[[ DATA SECTION open ]]

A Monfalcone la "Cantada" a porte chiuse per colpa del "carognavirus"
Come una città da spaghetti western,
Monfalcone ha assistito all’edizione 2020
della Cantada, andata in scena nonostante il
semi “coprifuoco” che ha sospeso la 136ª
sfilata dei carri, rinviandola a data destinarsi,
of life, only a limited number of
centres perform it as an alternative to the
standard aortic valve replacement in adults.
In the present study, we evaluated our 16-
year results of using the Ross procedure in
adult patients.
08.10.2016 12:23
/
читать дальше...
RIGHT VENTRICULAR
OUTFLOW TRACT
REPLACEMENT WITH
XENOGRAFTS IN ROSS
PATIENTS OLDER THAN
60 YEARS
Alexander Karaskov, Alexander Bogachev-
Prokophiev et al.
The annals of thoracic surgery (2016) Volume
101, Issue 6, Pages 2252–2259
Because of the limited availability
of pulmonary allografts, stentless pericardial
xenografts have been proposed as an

[[ DATA SECTION closed ]]
[[ DATA SECTION open ]]

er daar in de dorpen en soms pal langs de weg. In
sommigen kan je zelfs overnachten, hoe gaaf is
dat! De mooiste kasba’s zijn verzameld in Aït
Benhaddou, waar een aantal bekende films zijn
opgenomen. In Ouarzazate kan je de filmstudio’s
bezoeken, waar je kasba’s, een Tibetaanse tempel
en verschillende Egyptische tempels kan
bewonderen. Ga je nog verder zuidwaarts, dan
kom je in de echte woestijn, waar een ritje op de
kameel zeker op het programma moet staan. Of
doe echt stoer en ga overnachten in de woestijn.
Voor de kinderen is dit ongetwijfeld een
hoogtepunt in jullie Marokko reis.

[[ DATA SECTION closed ]]

→ EXERCISE GOAL: Nothing but the lines above from the one containing "Come una città" through the one containing "of life, only a limited number of" should appear in the answer, each repeated exactly.

→ WRITTEN ANSWER:
Come una città da spaghetti western,
Monfalcone ha assistito all’edizione 2020
della Cantada, andata in scena nonostante il
semi “coprifuoco” che ha sospeso la 136ª
sfilata dei carri, rinviandola a data destinarsi,
of life, only a limited number of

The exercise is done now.